Three Factors to Bolster Success
It’s not an easy path, but the rules of engagement for success are becoming clear. Three factors bolster the success in the pivot to platform offerings:
- Offer open systems and strive for interoperability. Lowes is becoming a cautionary tale. The big box home improvement chain will be discontinuing its Iris smart home platform on March 31. As a recent Tech Hive article points out, proprietary systems will be the downfall of attempts at innovation.

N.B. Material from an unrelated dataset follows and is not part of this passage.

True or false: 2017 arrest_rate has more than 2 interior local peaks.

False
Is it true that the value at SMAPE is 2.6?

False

- Harness the broad appeal of the smart home. That Xfinity promotional mailer I mentioned earlier led me to the program landing page to explain just why this non-utility partnership should be my answer to smart home and solar investment: “Sunrun is the nation’s leader in residential solar energy, delivering service to more than 160,000 customers. Now Xfinity, a leader in home innovation, is teaming up with Sunrun to bring the benefits of solar to even more homes across the country. So you can power your Xfinity services—and your connected home—with clean, sustainable energy.” This messaging showcases what customers demand: technology-enhanced experience, convenience, and a contribution to the greater challenge of climate change.

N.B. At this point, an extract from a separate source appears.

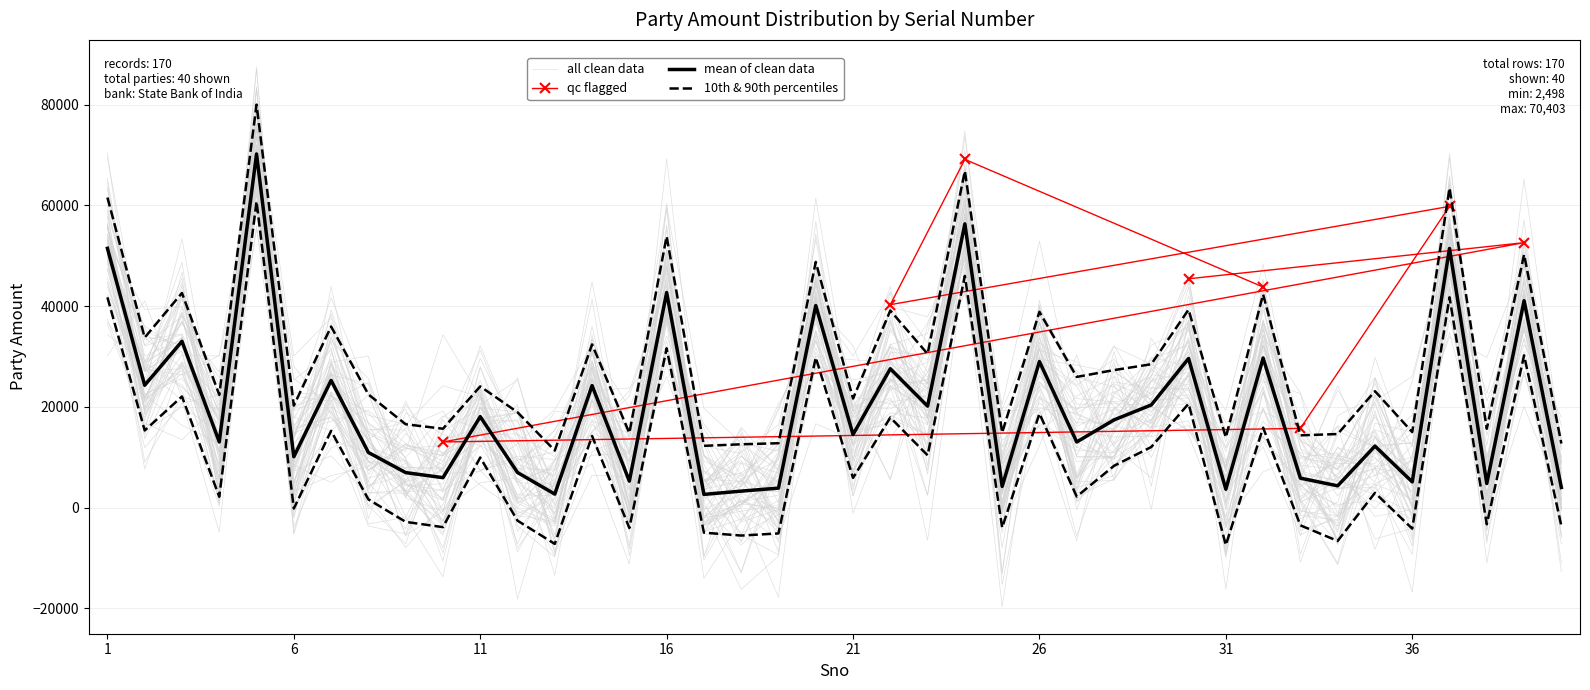

What is the sum of all values?

795416.4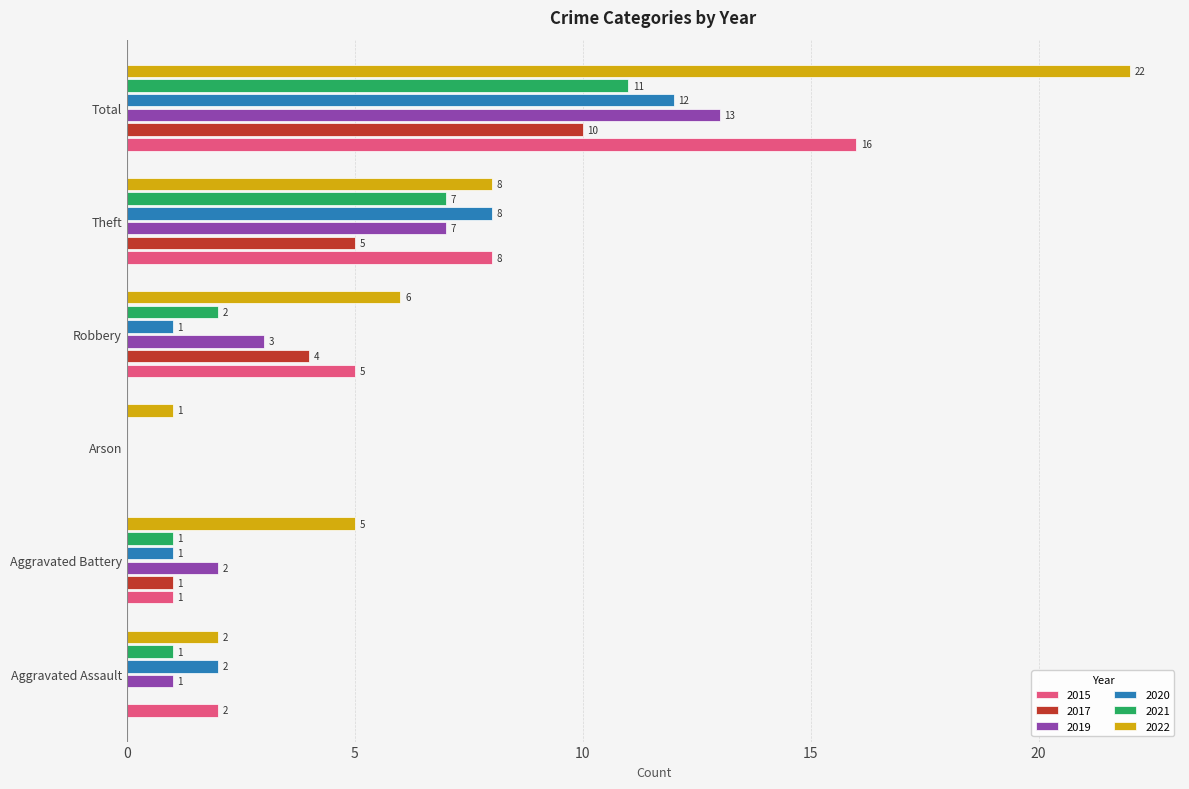

What is the sum of the 2021 values at Theft and Aggravated Battery?

8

- Build partnerships and capabilities to employ domain knowledge, channels, and services. The smart home platform is built around an IT and communication infrastructure, software analytics, hardware, and services. Curating best-in-class offerings in each of these layers is no small feat, and few, if any, vendors can bring a complete solution to market alone. Beyond the headlines of major partnerships such as E.ON and Microsoft, smaller innovators can find traction with strategic investments. Centrica’s venture business just announced investment in home energy management provider GreenCom Networks and hot water system provider Mixergy. “These investments are an important step forward to a time when [Internet of Things]-enabled technology in the home will operate as a single unit to ensure that energy is used in the most effective way,” explained Sam Salisbury, director of Centrica Innovations Labs.
There is huge opportunity in the burgeoning smart home market, and careful investment in solution design, business models, and execution can create significant top-line revenue for providers ready to pivot and move quickly.